What is required => Take the records below and set them down exactly, so that every line matches the original.

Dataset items

****

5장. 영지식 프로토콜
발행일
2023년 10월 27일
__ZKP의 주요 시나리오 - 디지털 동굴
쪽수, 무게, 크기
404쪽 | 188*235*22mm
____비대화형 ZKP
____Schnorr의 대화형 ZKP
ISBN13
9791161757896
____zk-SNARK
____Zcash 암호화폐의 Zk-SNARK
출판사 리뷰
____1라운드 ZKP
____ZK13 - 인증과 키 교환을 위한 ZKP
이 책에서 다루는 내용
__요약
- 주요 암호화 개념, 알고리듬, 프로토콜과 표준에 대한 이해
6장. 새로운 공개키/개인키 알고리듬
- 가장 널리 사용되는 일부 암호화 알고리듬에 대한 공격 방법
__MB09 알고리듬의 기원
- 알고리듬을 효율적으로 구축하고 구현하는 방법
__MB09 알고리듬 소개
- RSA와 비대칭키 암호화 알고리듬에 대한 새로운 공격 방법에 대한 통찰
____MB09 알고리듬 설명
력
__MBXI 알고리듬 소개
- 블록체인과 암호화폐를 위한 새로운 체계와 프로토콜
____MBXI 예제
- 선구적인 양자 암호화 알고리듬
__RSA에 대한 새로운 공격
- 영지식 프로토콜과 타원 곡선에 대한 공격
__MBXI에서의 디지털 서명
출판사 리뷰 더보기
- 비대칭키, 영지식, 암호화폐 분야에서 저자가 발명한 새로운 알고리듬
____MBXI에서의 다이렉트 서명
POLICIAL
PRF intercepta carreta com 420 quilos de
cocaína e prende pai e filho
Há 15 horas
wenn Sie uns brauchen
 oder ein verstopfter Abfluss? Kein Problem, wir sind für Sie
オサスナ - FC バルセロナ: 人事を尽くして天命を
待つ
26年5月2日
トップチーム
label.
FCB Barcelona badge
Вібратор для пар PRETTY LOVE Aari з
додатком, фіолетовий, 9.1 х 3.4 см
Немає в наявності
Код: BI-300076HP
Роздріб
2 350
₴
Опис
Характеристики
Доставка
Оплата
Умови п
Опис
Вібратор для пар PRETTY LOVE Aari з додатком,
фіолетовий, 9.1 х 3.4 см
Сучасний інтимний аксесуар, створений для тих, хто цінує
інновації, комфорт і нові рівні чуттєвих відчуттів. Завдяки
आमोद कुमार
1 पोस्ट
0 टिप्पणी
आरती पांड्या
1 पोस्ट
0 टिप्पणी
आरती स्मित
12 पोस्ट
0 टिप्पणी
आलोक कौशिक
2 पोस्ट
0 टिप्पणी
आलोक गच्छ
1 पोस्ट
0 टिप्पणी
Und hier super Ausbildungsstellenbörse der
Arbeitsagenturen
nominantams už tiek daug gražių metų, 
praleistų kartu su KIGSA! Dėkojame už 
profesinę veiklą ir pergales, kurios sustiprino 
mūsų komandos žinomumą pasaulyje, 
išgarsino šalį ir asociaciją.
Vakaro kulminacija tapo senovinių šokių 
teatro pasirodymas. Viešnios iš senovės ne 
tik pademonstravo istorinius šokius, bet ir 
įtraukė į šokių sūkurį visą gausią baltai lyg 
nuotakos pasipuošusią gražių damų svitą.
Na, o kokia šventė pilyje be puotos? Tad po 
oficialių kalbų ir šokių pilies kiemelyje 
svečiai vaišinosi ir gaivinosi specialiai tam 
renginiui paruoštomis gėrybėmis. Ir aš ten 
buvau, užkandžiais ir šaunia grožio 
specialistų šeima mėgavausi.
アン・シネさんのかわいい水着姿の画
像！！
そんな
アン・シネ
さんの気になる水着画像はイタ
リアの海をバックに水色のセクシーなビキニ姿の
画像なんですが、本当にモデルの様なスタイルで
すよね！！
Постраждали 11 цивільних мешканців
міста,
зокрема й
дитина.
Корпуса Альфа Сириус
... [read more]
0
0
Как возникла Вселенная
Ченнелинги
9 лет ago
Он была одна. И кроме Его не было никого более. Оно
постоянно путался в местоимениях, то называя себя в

****

Written response =>
5장. 영지식 프로토콜
발행일
2023년 10월 27일
__ZKP의 주요 시나리오 - 디지털 동굴
쪽수, 무게, 크기
404쪽 | 188*235*22mm
____비대화형 ZKP
____Schnorr의 대화형 ZKP
ISBN13
9791161757896
____zk-SNARK
____Zcash 암호화폐의 Zk-SNARK
출판사 리뷰
____1라운드 ZKP
____ZK13 - 인증과 키 교환을 위한 ZKP
이 책에서 다루는 내용
__요약
- 주요 암호화 개념, 알고리듬, 프로토콜과 표준에 대한 이해
6장. 새로운 공개키/개인키 알고리듬
- 가장 널리 사용되는 일부 암호화 알고리듬에 대한 공격 방법
__MB09 알고리듬의 기원
- 알고리듬을 효율적으로 구축하고 구현하는 방법
__MB09 알고리듬 소개
- RSA와 비대칭키 암호화 알고리듬에 대한 새로운 공격 방법에 대한 통찰
____MB09 알고리듬 설명
력
__MBXI 알고리듬 소개
- 블록체인과 암호화폐를 위한 새로운 체계와 프로토콜
____MBXI 예제
- 선구적인 양자 암호화 알고리듬
__RSA에 대한 새로운 공격
- 영지식 프로토콜과 타원 곡선에 대한 공격
__MBXI에서의 디지털 서명
출판사 리뷰 더보기
- 비대칭키, 영지식, 암호화폐 분야에서 저자가 발명한 새로운 알고리듬
____MBXI에서의 다이렉트 서명
POLICIAL
PRF intercepta carreta com 420 quilos de
cocaína e prende pai e filho
Há 15 horas
wenn Sie uns brauchen
 oder ein verstopfter Abfluss? Kein Problem, wir sind für Sie
オサスナ - FC バルセロナ: 人事を尽くして天命を
待つ
26年5月2日
トップチーム
label.
FCB Barcelona badge
Вібратор для пар PRETTY LOVE Aari з
додатком, фіолетовий, 9.1 х 3.4 см
Немає в наявності
Код: BI-300076HP
Роздріб
2 350
₴
Опис
Характеристики
Доставка
Оплата
Умови п
Опис
Вібратор для пар PRETTY LOVE Aari з додатком,
фіолетовий, 9.1 х 3.4 см
Сучасний інтимний аксесуар, створений для тих, хто цінує
інновації, комфорт і нові рівні чуттєвих відчуттів. Завдяки
आमोद कुमार
1 पोस्ट
0 टिप्पणी
आरती पांड्या
1 पोस्ट
0 टिप्पणी
आरती स्मित
12 पोस्ट
0 टिप्पणी
आलोक कौशिक
2 पोस्ट
0 टिप्पणी
आलोक गच्छ
1 पोस्ट
0 टिप्पणी
Und hier super Ausbildungsstellenbörse der
Arbeitsagenturen
nominantams už tiek daug gražių metų, 
praleistų kartu su KIGSA! Dėkojame už 
profesinę veiklą ir pergales, kurios sustiprino 
mūsų komandos žinomumą pasaulyje, 
išgarsino šalį ir asociaciją.
Vakaro kulminacija tapo senovinių šokių 
teatro pasirodymas. Viešnios iš senovės ne 
tik pademonstravo istorinius šokius, bet ir 
įtraukė į šokių sūkurį visą gausią baltai lyg 
nuotakos pasipuošusią gražių damų svitą.
Na, o kokia šventė pilyje be puotos? Tad po 
oficialių kalbų ir šokių pilies kiemelyje 
svečiai vaišinosi ir gaivinosi specialiai tam 
renginiui paruoštomis gėrybėmis. Ir aš ten 
buvau, užkandžiais ir šaunia grožio 
specialistų šeima mėgavausi.
アン・シネさんのかわいい水着姿の画
像！！
そんな
アン・シネ
さんの気になる水着画像はイタ
リアの海をバックに水色のセクシーなビキニ姿の
画像なんですが、本当にモデルの様なスタイルで
すよね！！
Постраждали 11 цивільних мешканців
міста,
зокрема й
дитина.
Корпуса Альфа Сириус
... [read more]
0
0
Как возникла Вселенная
Ченнелинги
9 лет ago
Он была одна. И кроме Его не было никого более. Оно
постоянно путался в местоимениях, то называя себя в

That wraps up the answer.